ECE2006 Poster Presentations Diabetes, metabolism and cardiovascular (174 abstracts)
Centre for Endocrine and Diabetes Sciences, Wrexham Academic Unit, Wales College of Medicine, Cardiff University, Wrexham, United Kingdom.
Tissue kallikrein is a serine protease involved in the generation of kinins in kidneys, colon, salivary glands, pancreas and blood vessels which have vasodilator roles and influence ion transport. Abnormal renal synthesis and urinary excretion of tissue kallikrein have been linked to diabetes and hypertension. This studys objective was to produce mAbs against native forms of prokallikrein and active kallikrein in order to study the expression of tissue kallikrein in different cell culture conditions and patient samples.

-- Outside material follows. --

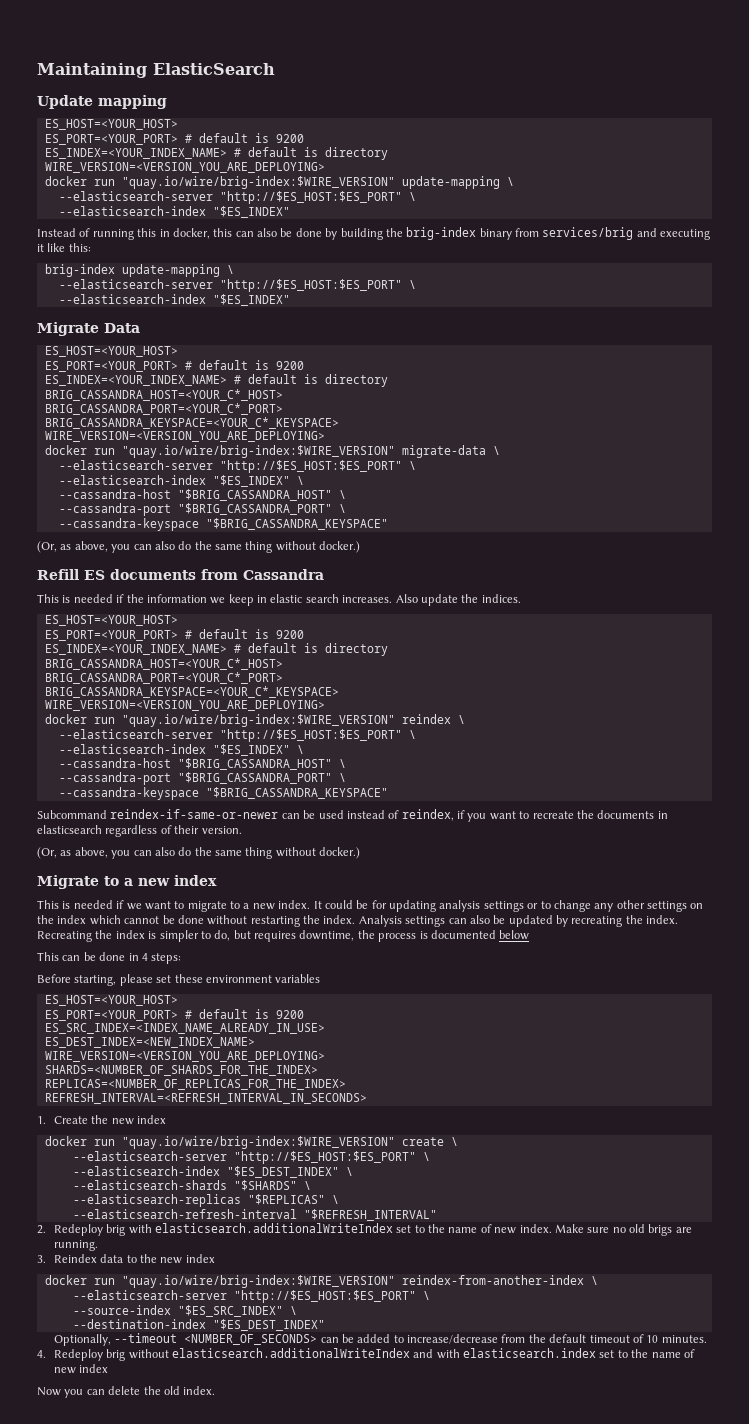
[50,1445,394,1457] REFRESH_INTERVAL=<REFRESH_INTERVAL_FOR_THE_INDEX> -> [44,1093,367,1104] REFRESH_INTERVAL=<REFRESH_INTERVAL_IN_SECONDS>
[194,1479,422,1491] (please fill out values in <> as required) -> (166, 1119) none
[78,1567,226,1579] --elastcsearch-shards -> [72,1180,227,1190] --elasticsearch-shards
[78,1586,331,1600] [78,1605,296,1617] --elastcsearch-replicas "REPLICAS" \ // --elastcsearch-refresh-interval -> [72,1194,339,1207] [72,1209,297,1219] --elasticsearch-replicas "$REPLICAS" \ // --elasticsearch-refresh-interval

A full-length cDNA encoding human tissue kallikrein (hK1) from a human colon carcinoma cell line (T84) was cloned into mammalian expression vector pcDNA5/FRT/V5-His and stably transfected into HEK-293. The transfected HEK-293 cells were adapted to grow in serum-free suspension culture. These cells synthesised and released inactive prokallikrein into the medium. Prokallikrein was activated by treatment with trypsin or thermolysin. Recombinant hK1 was identified by Western blot analysis with a band of approximately 50 kDa using a rabbit anti-hK1 antibody. Transfected prokallikrein in HEK-293 cells were localised to the cytoplasm with a granular distribution by immunostaining with anti-his tag mAb and rabbit anti-hK1 antibody. Prokallikrein and active kallikrein were purified and used to immunise mice. Following lymphocyte and myeloma fusion, resultant hybridomas were screened and a panel of mAbs selected. In sandwich ELISA, all mAbs recognised transfected prokallikrein and active kallikrein in HEK-293 cells. In immunofluorescence microscopy, these mAbs recognised transfected and endogenous hK1 in the cytoplasm of HEK-293 cells, showing the same localisation as the rabbit anti-hK1 antibody.
Following further characterisation, these new mAbs against native hK1 will be useful tools to study hK1 expression and function.